== TEXTO PROPORCIONADO

En el artículo "La poesía Cenicienta de las editoriales", analicé rápidamente algunos prejuicios y falsedades que se endilgan al género lírico, generados éstos, en su mayoría, desde la mediocre política empresarial que actualmente gobierna, con contundencia rapaz, los lugares de toma de decisión de las editoriales. Éstas manejan el mercado -por no decir que deciden sobre el ámbito físico de las cadenas de librerías y disponen sobre el criterio de los principales suplementos literarios y el de las principales revistas especializadas-, con mayor dosis de ignorancia acerca de lo artístico que de sabiduría para comprender la esencia del objeto, si se quiere, sobre el que operan.

====

Prolonga el texto sobre la poesía y las editoriales a partir de su última oración.

== ÍTEMS PROPORCIONADOS

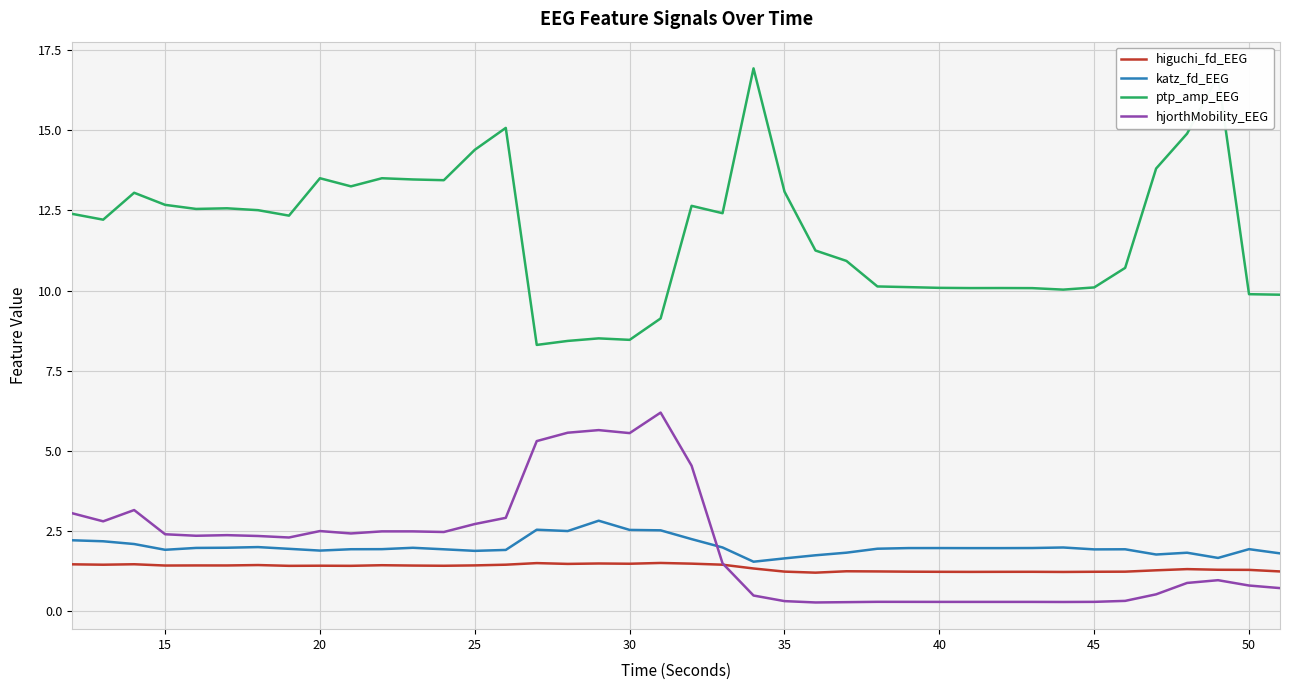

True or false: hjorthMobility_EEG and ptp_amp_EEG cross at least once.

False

====
== ÍTEMS PROPORCIONADOS

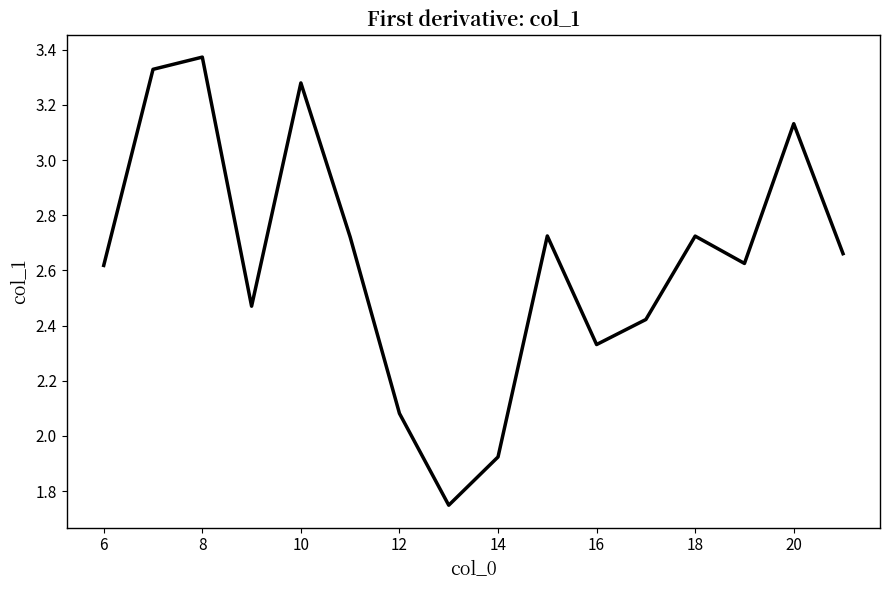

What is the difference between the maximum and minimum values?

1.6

====

▸ RESPUESTA DEL EJERCICIO
Si conversamos con algún agente literario -intermediarios obligados hoy en día en lo que ayer era la simple relación autor-editor-, sin necesidad de ser excesivamente suspicaces, nos percatamos que los escritores realmente requeridos en estos momentos son escritores que bien podemos denominar "a la carta". No decide la fuerza creadora del texto ni su originalidad en ninguno de los lineamientos posibles para la literatura. Decide el posible encasillamiento del texto -conviene llamarlo producto- dentro de colecciones armadas no por la pasión que debe impulsar todo hacer relacionado a este arte, sino por consideraciones de mercado, marketing, et cetera.

La industria cultural que rodea al objeto libro parece, cada vez con mayor intensidad, dirigir sus mejores esfuerzos a cautivar lectores de textos complacientes, predecibles y triviales. Y la literatura es, en esencia, lo contrario a esto. El arte se opone a la "domesticación", a la "pasividad", que ahora son festejados. Parece existir un dictamen implícito de que no debe darse lugar a lo que hace ruido, a lo distinto, a lo que no se acomoda a los moldes de lo ordinario. Un mundo domesticado, bajo el barniz de esta "democracia secular”, parece ser lo único aceptado y favorecido desde los grupos de poder que promulgan qué y quién tiene credenciales suficientes para ser editado y dado a conocer, y quién y qué no. El criterio banal de lo correcto se impone al de la calidad y fuerza expresiva.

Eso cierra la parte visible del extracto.